Brilian°Jabar – Anggota Komisi V DPRD Jawa Barat, Weni Dwi Aprianti, S.Ab, mendorong pemerintah untuk meningkatkan komitmen dan visi kepemimpinan terkait permasalahan stunting di Jawa Barat.
Dalam konfirmasinya pada Jumat, 21 Juli 2023, legislator Fraksi PDI Perjuangan dari Dapil IV Jabar Kabupaten Cianjur ini menyatakan bahwa meskipun berbagai tantangan terkait penanganan stunting di Jawa Barat muncul, pemerintah provinsi Jawa Barat telah menangani masalah ini dengan serius melalui berbagai program percepatan.
Weni menekankan perlunya kolaborasi dari semua sektor untuk menangani stunting di Jawa Barat.
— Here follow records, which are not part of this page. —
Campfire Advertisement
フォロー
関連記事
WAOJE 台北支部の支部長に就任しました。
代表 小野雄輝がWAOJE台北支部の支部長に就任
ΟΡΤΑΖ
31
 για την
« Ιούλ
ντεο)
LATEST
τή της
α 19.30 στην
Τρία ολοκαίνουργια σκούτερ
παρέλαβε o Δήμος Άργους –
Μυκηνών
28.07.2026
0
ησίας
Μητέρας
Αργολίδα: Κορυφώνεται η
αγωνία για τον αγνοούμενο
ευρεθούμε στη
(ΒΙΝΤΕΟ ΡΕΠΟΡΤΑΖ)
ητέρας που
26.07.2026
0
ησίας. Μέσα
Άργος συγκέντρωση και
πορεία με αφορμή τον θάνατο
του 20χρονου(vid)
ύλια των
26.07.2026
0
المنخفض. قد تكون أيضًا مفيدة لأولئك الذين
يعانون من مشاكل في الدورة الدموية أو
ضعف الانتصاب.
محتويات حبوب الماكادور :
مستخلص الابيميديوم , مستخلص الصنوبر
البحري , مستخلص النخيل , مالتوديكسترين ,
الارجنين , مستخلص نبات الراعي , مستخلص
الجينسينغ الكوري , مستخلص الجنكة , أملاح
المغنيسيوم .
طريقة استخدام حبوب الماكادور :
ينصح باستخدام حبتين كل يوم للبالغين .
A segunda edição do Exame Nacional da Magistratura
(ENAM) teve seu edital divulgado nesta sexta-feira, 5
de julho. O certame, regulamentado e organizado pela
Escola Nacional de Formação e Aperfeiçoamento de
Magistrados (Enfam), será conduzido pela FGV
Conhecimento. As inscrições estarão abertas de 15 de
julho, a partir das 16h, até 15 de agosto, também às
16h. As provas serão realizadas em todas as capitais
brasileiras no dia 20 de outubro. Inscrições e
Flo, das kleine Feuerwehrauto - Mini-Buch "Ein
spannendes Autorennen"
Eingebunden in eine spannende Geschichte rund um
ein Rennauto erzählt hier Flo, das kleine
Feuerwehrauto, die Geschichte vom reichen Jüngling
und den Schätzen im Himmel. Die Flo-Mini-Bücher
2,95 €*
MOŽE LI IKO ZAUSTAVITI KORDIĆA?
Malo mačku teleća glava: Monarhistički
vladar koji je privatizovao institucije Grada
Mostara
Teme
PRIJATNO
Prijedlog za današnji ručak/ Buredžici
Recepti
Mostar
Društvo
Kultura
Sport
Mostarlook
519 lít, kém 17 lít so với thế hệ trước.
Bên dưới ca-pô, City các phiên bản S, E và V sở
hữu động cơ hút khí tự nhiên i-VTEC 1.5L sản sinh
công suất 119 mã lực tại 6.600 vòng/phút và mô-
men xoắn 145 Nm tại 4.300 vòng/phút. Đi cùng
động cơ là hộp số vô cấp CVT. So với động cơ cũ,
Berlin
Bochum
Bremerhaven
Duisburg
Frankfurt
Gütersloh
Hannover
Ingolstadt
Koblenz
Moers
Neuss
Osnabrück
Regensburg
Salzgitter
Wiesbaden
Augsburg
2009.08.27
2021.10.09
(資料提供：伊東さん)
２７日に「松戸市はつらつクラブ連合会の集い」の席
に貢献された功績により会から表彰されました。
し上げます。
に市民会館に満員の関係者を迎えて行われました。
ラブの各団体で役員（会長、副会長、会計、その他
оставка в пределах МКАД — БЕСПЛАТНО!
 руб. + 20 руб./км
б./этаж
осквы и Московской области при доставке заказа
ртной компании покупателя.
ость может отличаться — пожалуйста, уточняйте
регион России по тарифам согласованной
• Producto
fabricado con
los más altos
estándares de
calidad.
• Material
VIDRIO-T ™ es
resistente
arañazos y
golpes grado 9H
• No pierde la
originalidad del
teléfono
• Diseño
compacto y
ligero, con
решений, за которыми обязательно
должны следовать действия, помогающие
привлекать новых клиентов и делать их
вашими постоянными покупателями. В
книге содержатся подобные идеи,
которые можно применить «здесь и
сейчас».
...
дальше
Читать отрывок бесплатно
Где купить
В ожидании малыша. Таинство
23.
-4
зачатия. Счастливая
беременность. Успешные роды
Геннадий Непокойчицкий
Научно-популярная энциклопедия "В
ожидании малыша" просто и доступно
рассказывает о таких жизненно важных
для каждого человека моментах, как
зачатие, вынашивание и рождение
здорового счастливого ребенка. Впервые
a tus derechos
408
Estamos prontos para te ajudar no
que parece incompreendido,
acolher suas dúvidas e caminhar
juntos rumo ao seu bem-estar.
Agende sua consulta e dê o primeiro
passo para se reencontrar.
Menurutnya, stunting sangat terkait dengan tingkat kemiskinan yang menjadi salah satu pemicu stunting di wilayah tersebut. “Kerjasama dari semua elemen diperlukan untuk menangani stunting. Kita juga harus memperhatikan tingkat kemiskinan yang menjadi penyebab stunting,” ujar Weni.
Meskipun data menunjukkan penurunan angka prevalensi stunting pada balita, masih terdapat berbagai tantangan dalam menangani masalah ini di Jawa Barat. Salah satunya adalah peningkatan komitmen dan visi kepemimpinan, baik dari pemerintah provinsi, pemerintah daerah (kabupaten/kota), hingga pemerintah desa di Jawa Barat.
Weni menekankan pentingnya memperkuat regulasi yang mendukung kebijakan program gizi, serta memberikan pendampingan oleh pusat kesehatan masyarakat (Puskesmas). Selain itu, sosialisasi dan kampanye mengenai gizi seimbang juga dianggap penting untuk terus disuarakan.
Legislator tersebut juga mengajak semua pihak, termasuk masyarakat, LSM, dan media, untuk aktif terlibat dalam penanganan stunting. Sebagai wakil rakyat di DPRD Provinsi Jawa Barat, Weni berkomitmen untuk terus memperjuangkan penanganan stunting guna menciptakan generasi muda Jawa Barat yang lebih sehat.
Meskipun demikian, Weni memberikan apresiasi terhadap langkah serius pemerintah Provinsi Jawa Barat dalam menangani kasus stunting. Menurutnya, penanganan stunting sangat penting untuk menciptakan sumber daya manusia (SDM) unggul di masa depan.